Muchas de estas líneas se centran en la necesidad de poner en marcha nuevos planes de eficiencia y productividad más ambiciosos y agresivos, y es aquí donde aparecen las dudas: “Después de todos los ajustes que ya hemos hecho para reducir costes, ¿todavía tenemos que volver a apretar?”, “llevamos varios años exprimiendo a nuestros proveedores y contratistas, reduciendo el dimensionamiento de nuestros equipos y eliminando gastos innecesarios y, aun así, ¿no es suficiente?”.

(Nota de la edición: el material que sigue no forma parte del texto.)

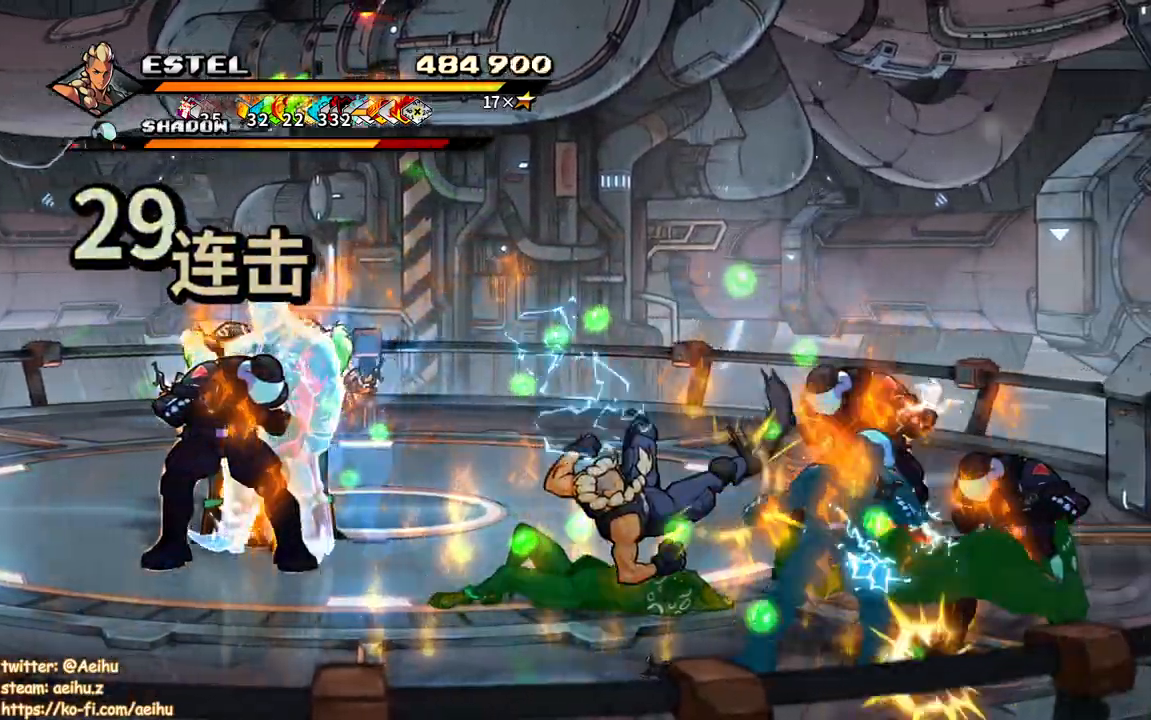
{"buttons": ["SQUARE", "DPAD_RIGHT"], "events": [[50, "DPAD_RIGHT", "up"], [50, "SQUARE", "up"], [100, "SQUARE", "down"], [117, "DPAD_RIGHT", "down"], [183, "DPAD_RIGHT", "up"], [200, "SQUARE", "up"], [250, "DPAD_RIGHT", "down"], [267, "SQUARE", "down"], [350, "SQUARE", "up"], [400, "SQUARE", "down"]]}
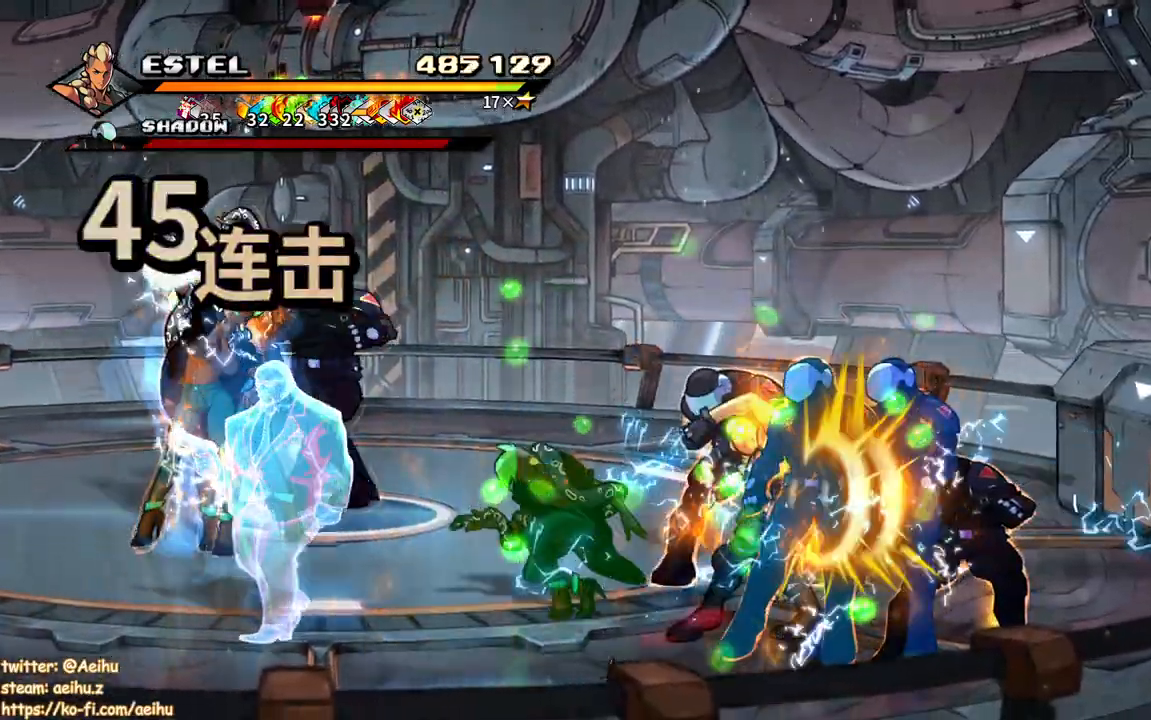
{"buttons": ["SQUARE", "DPAD_RIGHT"], "events": []}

Justo ahora, cuando navegamos en plena “tormenta perfecta”, es cuando necesitamos una mayor dosis de firmeza en la gestión para abordar esos retos. Nuestros gestores deben alejarse de la improvisación y las urgencias en las que se ha convertido “el día a día” del management de una empresa. Es fundamental que continúen en la senda de la eficiencia y de la búsqueda de mejoras de productividad; por muy dramático que parezca, es vital podar algunas ramas para mantener el árbol de la empresa saneado y que vuelva a crecer cuando aparezcan los ansiados “brotes verdes”.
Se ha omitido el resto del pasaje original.